I do not wish to fight you and will try to answer to the best of my knowledge both c/NET and PHP questions.

First of all, PHP doesn't know anything about encodings, only binary safe strings. Effectively, string = byte stream. Not so in c/NET.

However, I did conduct more tests and it appears to me .NET compiler assumes things about source file encoding.
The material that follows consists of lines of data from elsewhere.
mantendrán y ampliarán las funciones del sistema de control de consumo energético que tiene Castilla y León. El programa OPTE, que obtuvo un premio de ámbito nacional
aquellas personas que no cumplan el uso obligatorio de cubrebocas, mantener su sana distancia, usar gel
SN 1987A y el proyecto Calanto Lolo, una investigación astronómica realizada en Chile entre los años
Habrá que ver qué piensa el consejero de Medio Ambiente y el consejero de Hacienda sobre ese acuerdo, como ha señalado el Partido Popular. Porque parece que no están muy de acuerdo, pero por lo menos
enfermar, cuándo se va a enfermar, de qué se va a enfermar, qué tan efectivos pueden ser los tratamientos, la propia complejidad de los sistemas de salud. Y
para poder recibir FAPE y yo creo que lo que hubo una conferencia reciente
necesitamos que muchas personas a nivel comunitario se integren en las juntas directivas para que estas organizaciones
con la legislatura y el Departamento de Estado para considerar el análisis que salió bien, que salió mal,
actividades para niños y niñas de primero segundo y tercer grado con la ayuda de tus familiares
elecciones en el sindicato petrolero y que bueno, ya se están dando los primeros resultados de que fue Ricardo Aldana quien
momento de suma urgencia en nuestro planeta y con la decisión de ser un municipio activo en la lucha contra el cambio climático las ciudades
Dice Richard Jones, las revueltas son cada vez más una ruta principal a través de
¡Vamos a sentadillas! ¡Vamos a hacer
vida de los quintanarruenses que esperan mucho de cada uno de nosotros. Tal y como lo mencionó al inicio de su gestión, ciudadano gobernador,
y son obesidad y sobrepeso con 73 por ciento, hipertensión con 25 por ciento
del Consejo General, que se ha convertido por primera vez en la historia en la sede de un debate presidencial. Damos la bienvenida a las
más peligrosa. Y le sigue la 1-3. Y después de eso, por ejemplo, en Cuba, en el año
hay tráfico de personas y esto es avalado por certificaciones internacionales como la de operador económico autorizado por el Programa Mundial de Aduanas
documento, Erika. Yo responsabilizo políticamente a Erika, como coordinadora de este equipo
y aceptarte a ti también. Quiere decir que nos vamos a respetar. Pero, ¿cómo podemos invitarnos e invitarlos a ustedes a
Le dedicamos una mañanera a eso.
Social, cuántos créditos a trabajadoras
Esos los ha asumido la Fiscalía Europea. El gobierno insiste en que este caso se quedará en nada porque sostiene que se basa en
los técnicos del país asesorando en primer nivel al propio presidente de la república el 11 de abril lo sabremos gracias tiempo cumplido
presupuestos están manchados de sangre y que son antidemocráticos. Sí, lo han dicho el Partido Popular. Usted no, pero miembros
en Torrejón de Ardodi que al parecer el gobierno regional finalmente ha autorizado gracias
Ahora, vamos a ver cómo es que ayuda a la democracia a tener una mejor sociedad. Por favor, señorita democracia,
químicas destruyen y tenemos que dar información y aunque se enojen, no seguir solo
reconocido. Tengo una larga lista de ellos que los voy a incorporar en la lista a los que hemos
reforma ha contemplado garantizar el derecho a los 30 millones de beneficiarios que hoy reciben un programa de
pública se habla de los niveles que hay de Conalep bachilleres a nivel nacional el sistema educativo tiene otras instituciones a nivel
Thus (char)128 (or Chr(128) in VB) sends wrong code to MySQL server (€€C280) while both
                cmd.CommandText = "INSERT INTO bug52046 VALUES (2,'€',...)";
                cmd.ExecuteNonQuery();
                cmd.CommandText = "INSERT INTO bug52046 VALUES (3,0x80,...)";
                cmd.ExecuteNonQuery();
work as expected (E282AC).

Let me consult on this with colleagues although I do not think this is a bug in MySQL SW.
[15 Mar 2010 12:35] [ name withheld ]
Sorry - I didn't meant to be hostile to you ... I'll try to find better words next time. (Not always easy for a non-native speaker - I'm from germany).
BTW: I appreciate the support and I'm very happy with those short response-times (something you won't find along some charges supports).

Back to the problem: If the .NET-Connector-Team decides to not handle unmapped latin1-Codes (I assume http://www.collation-charts.org/mysql60/mysql604.latin1_general_ci.html to be the supported character-map), then I would suggest the connector should not even insert these values into the DB.

But the current behavior to write "(char)128" and get "(char)63" is bad ;-)
(and could eventually be called a bug ... :-)
[15 Mar 2010 12:47] Tonci Grgin
Yes it is and probably related to Bug#51927... We're working on it.
[27 Apr 2011 7:06] [ name withheld ]
I've just tried to verfiy this bug with the most recent Connector-Version (actually v6.3.6)

Result: This bug does no longer exist! :-)

When having a look at Bug #51927 I assume it to be fixed by v6.2.4 (unverfied assumption).

Nevertheless: 6.3.6 definitive returns "(char)128" correctly.